::: RECORDS TO PROCESS
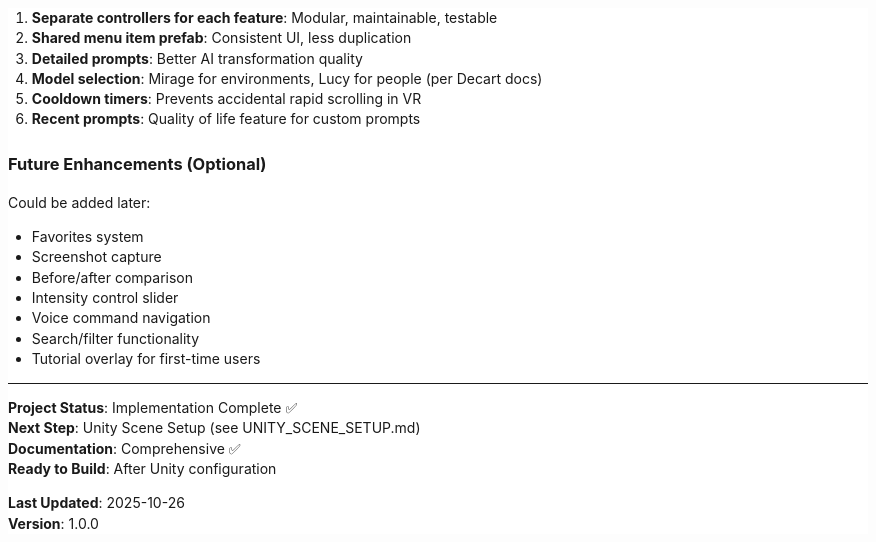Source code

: 1. **Separate controllers for each feature**: Modular, maintainable, testable
2. **Shared menu item prefab**: Consistent UI, less duplication
3. **Detailed prompts**: Better AI transformation quality
4. **Model selection**: Mirage for environments, Lucy for people (per Decart docs)
5. **Cooldown timers**: Prevents accidental rapid scrolling in VR
6. **Recent prompts**: Quality of life feature for custom prompts

### Future Enhancements (Optional)

Could be added later:
- Favorites system
- Screenshot capture
- Before/after comparison
- Intensity control slider
- Voice command navigation
- Search/filter functionality
- Tutorial overlay for first-time users

---

**Project Status**: Implementation Complete ✅  
**Next Step**: Unity Scene Setup (see UNITY_SCENE_SETUP.md)  
**Documentation**: Comprehensive ✅  
**Ready to Build**: After Unity configuration  

**Last Updated**: 2025-10-26  
**Version**: 1.0.0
::::::
TASK STATEMENT: Print the records again exactly, without the pictures.

WRITTEN RESPONSE:
Source code

: 1. **Separate controllers for each feature**: Modular, maintainable, testable
2. **Shared menu item prefab**: Consistent UI, less duplication
3. **Detailed prompts**: Better AI transformation quality
4. **Model selection**: Mirage for environments, Lucy for people (per Decart docs)
5. **Cooldown timers**: Prevents accidental rapid scrolling in VR
6. **Recent prompts**: Quality of life feature for custom prompts

### Future Enhancements (Optional)

Could be added later:
- Favorites system
- Screenshot capture
- Before/after comparison
- Intensity control slider
- Voice command navigation
- Search/filter functionality
- Tutorial overlay for first-time users

---

**Project Status**: Implementation Complete ✅  
**Next Step**: Unity Scene Setup (see UNITY_SCENE_SETUP.md)  
**Documentation**: Comprehensive ✅  
**Ready to Build**: After Unity configuration  

**Last Updated**: 2025-10-26  
**Version**: 1.0.0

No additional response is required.